Assignment:
Lines from the line with "M 315,548 L" to the line with "M 310,402 L 327,278" in the entries below, and only those, must be output exactly, with both ends included.

--- START ---

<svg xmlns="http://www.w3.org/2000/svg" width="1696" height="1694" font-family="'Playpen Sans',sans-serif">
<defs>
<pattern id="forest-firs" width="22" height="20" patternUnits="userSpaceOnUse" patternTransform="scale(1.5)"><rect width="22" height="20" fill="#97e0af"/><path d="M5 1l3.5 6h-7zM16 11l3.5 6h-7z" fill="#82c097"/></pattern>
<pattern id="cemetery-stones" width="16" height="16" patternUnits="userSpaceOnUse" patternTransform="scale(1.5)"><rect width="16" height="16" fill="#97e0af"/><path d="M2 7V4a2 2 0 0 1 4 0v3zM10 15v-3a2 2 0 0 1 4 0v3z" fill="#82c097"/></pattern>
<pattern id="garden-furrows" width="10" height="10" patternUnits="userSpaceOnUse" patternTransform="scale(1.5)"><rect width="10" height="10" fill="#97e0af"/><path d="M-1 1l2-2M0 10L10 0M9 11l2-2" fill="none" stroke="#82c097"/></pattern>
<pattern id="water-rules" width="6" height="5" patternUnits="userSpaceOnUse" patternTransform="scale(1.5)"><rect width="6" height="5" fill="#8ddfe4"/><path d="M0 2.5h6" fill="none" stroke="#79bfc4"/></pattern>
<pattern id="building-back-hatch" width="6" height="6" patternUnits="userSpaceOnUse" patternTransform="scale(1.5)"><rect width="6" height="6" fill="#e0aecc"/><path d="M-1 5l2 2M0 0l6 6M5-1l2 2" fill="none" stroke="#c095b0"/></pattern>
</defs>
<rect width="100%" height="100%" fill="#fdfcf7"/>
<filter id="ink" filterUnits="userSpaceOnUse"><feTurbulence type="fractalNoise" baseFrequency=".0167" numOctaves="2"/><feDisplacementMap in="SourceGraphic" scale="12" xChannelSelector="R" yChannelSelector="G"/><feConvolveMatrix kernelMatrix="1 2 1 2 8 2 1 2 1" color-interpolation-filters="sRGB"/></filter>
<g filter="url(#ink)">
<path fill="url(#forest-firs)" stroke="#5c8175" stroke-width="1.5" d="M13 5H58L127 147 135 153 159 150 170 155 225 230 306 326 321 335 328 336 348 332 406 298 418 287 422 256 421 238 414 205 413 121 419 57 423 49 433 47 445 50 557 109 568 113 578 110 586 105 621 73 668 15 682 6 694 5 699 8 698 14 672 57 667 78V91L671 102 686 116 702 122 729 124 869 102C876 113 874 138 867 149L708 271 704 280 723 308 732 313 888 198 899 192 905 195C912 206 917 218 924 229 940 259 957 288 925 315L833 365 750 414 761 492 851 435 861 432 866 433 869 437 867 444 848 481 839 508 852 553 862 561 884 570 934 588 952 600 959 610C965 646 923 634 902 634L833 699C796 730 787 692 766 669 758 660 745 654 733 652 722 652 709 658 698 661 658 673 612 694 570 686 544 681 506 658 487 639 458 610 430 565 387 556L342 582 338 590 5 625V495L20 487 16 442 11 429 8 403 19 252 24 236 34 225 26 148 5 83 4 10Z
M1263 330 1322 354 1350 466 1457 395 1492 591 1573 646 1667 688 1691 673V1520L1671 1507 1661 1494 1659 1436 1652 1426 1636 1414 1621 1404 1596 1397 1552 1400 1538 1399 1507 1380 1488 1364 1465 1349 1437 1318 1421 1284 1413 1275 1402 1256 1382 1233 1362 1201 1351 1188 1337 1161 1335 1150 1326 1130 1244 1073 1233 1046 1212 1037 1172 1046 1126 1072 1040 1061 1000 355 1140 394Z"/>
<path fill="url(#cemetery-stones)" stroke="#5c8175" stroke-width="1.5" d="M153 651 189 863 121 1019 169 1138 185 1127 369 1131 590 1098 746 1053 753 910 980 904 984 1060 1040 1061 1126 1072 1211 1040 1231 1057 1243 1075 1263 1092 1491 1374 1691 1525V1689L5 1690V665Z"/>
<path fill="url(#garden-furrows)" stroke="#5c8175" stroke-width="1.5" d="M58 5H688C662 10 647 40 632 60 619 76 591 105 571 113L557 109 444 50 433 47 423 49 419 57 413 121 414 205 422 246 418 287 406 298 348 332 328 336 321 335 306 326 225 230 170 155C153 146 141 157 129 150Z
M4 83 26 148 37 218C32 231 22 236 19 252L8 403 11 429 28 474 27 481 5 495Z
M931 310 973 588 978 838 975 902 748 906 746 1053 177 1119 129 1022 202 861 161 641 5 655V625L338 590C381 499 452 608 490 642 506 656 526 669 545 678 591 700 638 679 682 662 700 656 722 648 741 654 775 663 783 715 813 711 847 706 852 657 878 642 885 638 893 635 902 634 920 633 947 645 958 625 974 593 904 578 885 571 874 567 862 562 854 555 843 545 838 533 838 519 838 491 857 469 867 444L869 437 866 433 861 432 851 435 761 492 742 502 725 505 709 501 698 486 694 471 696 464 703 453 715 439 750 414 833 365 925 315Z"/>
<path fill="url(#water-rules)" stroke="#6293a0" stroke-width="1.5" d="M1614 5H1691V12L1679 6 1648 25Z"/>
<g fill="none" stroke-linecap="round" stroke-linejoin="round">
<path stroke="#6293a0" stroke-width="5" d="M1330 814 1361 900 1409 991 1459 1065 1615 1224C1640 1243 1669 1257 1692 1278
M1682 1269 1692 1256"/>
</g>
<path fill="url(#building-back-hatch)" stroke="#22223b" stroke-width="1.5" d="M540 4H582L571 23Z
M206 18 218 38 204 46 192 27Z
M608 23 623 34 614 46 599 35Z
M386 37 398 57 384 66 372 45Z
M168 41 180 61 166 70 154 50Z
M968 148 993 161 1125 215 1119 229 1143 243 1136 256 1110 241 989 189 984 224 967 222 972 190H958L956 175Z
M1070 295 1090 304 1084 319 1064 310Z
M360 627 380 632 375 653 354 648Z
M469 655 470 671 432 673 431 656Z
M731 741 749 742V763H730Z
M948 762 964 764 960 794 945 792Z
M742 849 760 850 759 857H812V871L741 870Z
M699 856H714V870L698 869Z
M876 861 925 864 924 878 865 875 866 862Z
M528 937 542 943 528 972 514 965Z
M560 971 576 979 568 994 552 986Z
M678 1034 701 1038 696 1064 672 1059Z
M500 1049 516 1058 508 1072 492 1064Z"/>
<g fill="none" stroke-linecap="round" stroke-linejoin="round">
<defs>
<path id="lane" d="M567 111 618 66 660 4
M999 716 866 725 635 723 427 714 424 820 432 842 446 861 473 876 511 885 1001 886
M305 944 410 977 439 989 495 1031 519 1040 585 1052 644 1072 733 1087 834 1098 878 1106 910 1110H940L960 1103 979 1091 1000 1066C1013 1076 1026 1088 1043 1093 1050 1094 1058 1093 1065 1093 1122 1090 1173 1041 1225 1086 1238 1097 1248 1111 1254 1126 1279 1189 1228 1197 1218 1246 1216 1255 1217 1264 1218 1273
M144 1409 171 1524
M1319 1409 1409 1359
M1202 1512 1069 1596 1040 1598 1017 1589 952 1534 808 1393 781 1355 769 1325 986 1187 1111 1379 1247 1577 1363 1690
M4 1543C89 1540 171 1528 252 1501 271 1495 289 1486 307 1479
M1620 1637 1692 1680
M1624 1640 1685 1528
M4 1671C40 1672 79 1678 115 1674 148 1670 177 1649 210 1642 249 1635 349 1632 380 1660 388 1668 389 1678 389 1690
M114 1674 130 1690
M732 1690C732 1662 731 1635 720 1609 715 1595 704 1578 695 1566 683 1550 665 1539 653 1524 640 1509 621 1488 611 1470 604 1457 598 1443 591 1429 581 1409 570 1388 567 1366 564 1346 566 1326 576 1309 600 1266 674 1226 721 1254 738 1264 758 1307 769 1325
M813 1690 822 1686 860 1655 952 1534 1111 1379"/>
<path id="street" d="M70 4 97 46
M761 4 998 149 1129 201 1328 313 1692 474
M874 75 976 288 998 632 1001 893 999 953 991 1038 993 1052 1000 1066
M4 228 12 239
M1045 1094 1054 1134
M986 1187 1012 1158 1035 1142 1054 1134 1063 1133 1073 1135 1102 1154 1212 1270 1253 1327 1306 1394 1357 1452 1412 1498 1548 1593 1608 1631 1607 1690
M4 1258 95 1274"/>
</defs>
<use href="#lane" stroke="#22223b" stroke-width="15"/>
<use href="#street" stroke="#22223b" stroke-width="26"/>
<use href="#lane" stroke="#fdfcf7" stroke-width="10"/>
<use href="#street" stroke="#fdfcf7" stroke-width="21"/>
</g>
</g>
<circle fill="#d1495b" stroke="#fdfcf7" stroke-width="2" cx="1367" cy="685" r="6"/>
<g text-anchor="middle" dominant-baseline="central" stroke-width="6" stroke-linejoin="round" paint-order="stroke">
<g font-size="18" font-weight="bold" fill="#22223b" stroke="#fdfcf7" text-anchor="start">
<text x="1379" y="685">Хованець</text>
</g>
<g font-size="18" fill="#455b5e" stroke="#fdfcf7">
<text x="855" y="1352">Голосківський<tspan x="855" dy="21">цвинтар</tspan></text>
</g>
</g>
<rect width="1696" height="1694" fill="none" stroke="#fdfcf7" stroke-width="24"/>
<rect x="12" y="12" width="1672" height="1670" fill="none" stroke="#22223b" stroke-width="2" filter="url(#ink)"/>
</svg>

--- END ---
--- START ---

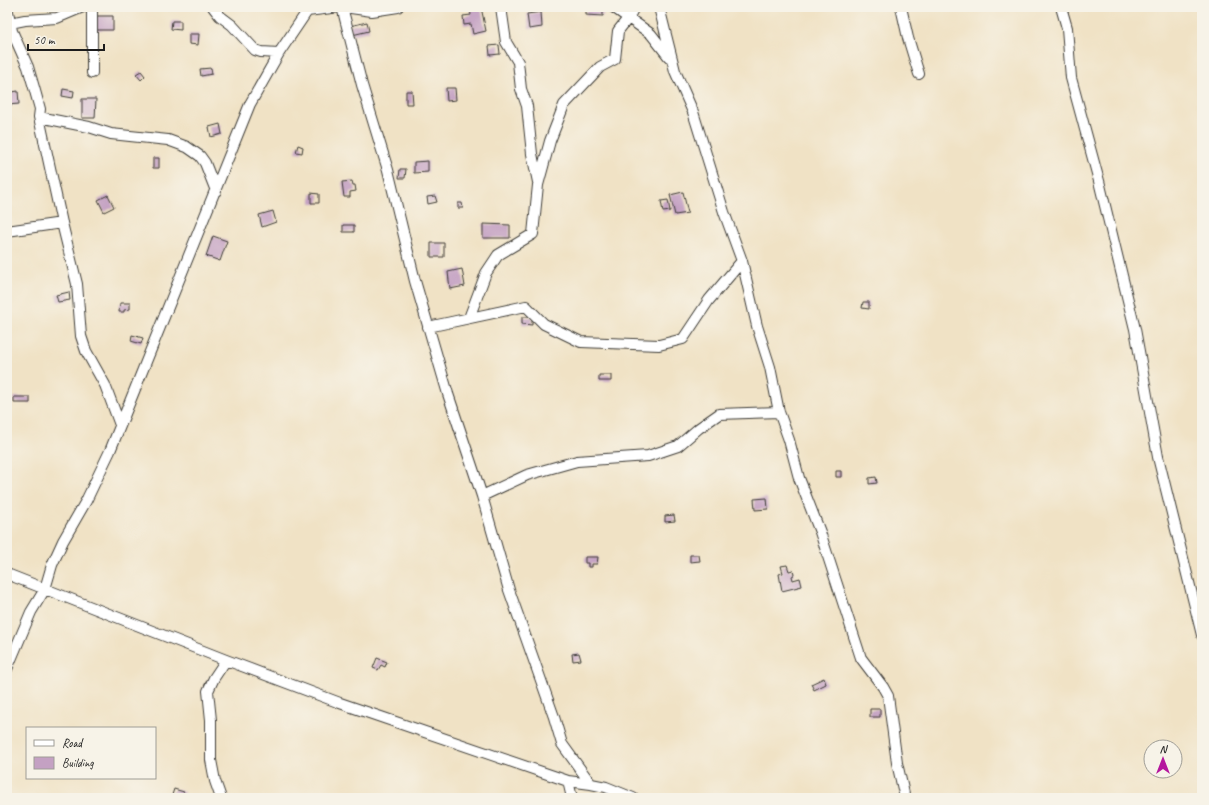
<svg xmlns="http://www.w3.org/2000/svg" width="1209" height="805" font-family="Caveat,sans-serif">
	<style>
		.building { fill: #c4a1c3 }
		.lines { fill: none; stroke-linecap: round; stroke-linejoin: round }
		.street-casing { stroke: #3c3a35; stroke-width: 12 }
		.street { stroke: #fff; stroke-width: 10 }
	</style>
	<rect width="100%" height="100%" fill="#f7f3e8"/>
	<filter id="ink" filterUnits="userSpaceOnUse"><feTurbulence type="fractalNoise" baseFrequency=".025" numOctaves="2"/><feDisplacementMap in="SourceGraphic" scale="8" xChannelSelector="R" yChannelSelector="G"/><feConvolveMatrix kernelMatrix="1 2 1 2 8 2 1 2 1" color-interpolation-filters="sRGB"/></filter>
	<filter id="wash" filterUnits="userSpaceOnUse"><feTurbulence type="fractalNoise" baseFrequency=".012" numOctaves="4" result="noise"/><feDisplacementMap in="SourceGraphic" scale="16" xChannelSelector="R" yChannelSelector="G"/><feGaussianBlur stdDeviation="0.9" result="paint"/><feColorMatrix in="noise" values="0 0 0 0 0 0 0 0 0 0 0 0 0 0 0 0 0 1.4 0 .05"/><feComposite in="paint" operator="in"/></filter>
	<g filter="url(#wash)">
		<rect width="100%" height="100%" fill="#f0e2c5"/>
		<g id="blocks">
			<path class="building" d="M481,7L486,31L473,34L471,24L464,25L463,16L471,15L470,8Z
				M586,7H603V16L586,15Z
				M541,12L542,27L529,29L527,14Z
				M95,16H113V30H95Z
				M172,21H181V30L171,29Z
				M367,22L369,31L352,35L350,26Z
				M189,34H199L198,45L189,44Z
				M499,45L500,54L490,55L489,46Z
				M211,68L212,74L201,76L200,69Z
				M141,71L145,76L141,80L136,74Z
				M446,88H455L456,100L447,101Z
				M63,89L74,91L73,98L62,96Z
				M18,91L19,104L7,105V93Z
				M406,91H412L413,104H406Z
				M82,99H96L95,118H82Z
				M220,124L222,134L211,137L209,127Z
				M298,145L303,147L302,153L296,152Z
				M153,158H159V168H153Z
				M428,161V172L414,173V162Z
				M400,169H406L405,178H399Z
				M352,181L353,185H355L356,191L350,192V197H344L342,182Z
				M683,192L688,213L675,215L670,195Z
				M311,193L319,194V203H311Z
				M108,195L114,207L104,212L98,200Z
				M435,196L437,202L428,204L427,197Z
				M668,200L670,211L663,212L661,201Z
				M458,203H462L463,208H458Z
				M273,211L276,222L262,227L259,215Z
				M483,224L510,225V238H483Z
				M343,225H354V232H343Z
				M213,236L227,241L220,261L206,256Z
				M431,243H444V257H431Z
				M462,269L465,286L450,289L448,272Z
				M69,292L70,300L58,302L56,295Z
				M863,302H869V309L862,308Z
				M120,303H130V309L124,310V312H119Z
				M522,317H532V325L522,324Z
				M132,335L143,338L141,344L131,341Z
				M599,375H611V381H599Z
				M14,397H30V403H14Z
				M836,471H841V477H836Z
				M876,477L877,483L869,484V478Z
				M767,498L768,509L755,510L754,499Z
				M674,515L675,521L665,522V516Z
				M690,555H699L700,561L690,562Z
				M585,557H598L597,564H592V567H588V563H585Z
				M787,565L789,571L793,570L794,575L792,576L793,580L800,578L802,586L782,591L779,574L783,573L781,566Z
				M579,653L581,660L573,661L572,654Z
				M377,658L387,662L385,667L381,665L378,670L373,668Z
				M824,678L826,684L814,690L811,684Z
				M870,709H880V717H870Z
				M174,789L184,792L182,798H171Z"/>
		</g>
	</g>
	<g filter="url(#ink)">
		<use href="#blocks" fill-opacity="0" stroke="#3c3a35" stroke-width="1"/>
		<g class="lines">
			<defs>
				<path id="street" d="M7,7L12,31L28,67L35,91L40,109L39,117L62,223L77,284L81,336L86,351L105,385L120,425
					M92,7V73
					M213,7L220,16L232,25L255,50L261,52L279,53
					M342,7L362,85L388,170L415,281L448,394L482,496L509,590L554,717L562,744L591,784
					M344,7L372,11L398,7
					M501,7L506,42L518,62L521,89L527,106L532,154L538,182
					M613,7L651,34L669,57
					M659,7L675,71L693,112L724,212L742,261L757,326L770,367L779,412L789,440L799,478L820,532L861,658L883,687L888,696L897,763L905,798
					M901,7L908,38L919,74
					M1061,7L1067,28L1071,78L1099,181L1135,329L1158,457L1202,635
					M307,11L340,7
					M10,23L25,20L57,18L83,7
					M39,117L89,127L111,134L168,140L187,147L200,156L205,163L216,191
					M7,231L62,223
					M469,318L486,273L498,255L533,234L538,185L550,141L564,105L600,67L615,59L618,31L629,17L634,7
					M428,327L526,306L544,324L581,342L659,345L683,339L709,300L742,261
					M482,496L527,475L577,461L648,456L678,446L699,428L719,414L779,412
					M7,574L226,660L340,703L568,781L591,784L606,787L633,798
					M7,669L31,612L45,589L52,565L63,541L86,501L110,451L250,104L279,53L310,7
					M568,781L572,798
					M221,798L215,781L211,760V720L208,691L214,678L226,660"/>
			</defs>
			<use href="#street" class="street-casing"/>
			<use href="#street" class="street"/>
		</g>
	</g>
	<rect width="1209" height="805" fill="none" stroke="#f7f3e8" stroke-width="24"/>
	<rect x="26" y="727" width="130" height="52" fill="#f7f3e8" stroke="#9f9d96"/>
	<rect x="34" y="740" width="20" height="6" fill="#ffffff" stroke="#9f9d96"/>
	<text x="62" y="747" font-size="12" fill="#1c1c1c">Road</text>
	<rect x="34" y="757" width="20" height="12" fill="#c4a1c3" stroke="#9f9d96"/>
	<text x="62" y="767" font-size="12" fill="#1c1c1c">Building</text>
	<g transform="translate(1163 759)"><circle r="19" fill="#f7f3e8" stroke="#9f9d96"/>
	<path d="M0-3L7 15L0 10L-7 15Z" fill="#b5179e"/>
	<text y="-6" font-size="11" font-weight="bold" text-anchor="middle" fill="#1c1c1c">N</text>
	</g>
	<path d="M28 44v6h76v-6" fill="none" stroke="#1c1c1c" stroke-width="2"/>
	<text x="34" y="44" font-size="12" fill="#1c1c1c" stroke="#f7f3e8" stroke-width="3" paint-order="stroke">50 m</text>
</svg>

--- END ---
--- START ---

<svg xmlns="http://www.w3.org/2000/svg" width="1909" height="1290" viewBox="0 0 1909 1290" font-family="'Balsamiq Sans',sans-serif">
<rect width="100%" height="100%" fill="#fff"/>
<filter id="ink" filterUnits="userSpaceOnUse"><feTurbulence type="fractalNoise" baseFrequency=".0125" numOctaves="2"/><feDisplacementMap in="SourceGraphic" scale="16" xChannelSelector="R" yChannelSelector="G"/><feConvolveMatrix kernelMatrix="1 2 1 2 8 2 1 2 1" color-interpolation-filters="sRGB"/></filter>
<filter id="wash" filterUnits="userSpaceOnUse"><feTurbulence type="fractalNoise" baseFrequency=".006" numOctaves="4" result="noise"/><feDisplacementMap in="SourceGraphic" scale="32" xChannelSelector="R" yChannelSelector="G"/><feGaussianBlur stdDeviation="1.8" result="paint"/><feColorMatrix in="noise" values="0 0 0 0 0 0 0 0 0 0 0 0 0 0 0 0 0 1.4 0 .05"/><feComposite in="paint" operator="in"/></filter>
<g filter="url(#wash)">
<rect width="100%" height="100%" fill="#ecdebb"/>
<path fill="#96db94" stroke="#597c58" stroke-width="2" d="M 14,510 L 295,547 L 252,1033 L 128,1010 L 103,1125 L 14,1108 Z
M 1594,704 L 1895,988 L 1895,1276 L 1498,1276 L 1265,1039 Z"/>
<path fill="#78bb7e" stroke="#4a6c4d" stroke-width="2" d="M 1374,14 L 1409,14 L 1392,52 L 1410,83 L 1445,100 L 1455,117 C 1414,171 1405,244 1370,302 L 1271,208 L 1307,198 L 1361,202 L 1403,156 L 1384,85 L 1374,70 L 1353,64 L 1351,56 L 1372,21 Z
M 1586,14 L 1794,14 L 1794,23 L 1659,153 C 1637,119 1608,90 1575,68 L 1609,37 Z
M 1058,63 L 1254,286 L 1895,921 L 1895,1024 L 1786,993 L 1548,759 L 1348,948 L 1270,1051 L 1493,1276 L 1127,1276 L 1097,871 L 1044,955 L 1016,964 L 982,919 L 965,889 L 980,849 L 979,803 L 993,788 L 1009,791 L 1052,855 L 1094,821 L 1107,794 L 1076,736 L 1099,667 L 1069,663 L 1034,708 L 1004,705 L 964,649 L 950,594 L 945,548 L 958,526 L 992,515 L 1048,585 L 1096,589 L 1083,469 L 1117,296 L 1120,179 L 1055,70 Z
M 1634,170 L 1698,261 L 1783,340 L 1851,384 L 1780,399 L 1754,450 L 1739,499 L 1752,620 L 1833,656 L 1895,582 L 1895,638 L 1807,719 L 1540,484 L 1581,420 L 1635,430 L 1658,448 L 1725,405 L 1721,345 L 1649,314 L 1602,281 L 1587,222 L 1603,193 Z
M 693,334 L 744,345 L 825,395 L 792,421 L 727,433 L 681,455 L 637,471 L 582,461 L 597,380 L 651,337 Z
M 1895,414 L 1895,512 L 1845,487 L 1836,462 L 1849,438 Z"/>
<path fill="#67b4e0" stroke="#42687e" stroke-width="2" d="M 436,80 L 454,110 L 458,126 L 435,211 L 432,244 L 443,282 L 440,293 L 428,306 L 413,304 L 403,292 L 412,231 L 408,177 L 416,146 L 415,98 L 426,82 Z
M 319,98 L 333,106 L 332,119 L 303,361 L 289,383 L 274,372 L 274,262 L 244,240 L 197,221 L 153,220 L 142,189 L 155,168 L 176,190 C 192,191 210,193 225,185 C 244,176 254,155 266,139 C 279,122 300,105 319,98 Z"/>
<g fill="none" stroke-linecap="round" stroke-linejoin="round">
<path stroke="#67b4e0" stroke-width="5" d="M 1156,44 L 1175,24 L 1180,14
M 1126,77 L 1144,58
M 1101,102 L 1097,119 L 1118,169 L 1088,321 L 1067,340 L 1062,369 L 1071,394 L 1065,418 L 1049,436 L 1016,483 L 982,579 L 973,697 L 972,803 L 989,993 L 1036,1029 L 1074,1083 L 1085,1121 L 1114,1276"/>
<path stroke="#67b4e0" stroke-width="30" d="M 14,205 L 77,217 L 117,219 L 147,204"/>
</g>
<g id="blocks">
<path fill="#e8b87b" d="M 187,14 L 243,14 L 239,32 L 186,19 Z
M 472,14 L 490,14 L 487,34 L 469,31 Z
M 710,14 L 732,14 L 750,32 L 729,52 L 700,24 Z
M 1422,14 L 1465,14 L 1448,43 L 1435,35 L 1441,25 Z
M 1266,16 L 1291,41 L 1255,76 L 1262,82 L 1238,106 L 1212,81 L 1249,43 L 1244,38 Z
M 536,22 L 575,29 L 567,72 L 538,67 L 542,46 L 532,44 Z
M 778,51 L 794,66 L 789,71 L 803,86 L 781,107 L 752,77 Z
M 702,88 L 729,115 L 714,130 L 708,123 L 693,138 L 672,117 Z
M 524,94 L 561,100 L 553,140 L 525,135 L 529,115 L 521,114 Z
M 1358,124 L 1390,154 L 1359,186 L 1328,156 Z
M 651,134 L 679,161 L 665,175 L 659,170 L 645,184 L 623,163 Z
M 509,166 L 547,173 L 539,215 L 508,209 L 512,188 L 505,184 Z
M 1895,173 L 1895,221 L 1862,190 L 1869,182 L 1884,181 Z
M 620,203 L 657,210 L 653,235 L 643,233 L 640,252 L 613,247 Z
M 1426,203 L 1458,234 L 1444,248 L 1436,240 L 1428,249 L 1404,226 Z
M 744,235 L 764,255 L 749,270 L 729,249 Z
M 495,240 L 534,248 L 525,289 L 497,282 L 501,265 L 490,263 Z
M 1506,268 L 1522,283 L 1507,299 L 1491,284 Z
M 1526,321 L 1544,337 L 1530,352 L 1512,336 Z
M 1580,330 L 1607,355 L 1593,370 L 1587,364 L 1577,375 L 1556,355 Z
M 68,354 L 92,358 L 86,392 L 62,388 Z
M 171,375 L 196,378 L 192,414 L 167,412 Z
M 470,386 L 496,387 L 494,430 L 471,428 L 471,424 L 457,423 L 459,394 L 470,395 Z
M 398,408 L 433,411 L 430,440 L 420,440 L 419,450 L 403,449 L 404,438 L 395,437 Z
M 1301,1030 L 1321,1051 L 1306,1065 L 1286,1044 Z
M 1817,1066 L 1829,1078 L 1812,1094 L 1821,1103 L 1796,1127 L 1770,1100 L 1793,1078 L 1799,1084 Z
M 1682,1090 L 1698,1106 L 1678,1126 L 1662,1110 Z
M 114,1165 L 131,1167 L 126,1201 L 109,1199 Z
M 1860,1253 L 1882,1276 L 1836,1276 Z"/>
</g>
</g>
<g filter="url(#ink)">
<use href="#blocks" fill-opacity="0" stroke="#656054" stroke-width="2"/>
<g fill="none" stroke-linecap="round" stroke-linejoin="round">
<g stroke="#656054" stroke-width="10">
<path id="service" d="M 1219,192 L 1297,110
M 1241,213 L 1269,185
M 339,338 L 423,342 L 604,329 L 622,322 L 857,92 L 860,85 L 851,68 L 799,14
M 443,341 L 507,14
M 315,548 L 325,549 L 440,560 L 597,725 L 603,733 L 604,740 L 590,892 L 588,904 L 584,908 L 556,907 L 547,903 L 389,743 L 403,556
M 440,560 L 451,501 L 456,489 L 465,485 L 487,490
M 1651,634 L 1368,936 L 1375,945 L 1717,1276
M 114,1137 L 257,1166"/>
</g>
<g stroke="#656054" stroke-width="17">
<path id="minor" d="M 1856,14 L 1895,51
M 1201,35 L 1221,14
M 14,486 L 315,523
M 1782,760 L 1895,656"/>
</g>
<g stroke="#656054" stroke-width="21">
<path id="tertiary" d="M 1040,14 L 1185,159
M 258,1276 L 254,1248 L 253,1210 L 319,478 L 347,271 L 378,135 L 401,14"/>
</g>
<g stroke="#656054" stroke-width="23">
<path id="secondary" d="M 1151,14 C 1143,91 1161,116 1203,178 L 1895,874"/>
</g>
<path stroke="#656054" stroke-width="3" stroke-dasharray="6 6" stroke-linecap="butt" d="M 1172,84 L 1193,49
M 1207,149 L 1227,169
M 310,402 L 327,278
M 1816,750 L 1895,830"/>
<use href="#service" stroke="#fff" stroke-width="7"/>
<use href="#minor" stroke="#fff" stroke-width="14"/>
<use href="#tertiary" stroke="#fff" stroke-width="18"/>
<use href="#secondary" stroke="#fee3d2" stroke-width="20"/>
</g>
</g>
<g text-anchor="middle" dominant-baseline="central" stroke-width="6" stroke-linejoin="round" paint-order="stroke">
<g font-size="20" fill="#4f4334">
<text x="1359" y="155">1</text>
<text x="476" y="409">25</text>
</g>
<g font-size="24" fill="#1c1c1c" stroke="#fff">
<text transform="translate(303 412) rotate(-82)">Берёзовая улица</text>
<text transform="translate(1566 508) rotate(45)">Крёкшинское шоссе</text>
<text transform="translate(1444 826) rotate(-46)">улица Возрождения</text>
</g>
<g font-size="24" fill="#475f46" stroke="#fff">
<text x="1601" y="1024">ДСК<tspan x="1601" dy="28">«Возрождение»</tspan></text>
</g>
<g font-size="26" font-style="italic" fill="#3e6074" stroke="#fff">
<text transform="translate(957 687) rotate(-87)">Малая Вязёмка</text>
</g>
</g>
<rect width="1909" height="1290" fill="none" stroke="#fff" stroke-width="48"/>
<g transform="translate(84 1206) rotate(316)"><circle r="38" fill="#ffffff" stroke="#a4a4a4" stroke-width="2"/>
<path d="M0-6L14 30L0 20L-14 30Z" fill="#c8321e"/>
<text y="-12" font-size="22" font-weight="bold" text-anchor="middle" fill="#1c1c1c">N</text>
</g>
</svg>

--- END ---

Solution to the exercise:
M 315,548 L 325,549 L 440,560 L 597,725 L 603,733 L 604,740 L 590,892 L 588,904 L 584,908 L 556,907 L 547,903 L 389,743 L 403,556
M 440,560 L 451,501 L 456,489 L 465,485 L 487,490
M 1651,634 L 1368,936 L 1375,945 L 1717,1276
M 114,1137 L 257,1166"/>
</g>
<g stroke="#656054" stroke-width="17">
<path id="minor" d="M 1856,14 L 1895,51
M 1201,35 L 1221,14
M 14,486 L 315,523
M 1782,760 L 1895,656"/>
</g>
<g stroke="#656054" stroke-width="21">
<path id="tertiary" d="M 1040,14 L 1185,159
M 258,1276 L 254,1248 L 253,1210 L 319,478 L 347,271 L 378,135 L 401,14"/>
</g>
<g stroke="#656054" stroke-width="23">
<path id="secondary" d="M 1151,14 C 1143,91 1161,116 1203,178 L 1895,874"/>
</g>
<path stroke="#656054" stroke-width="3" stroke-dasharray="6 6" stroke-linecap="butt" d="M 1172,84 L 1193,49
M 1207,149 L 1227,169
M 310,402 L 327,278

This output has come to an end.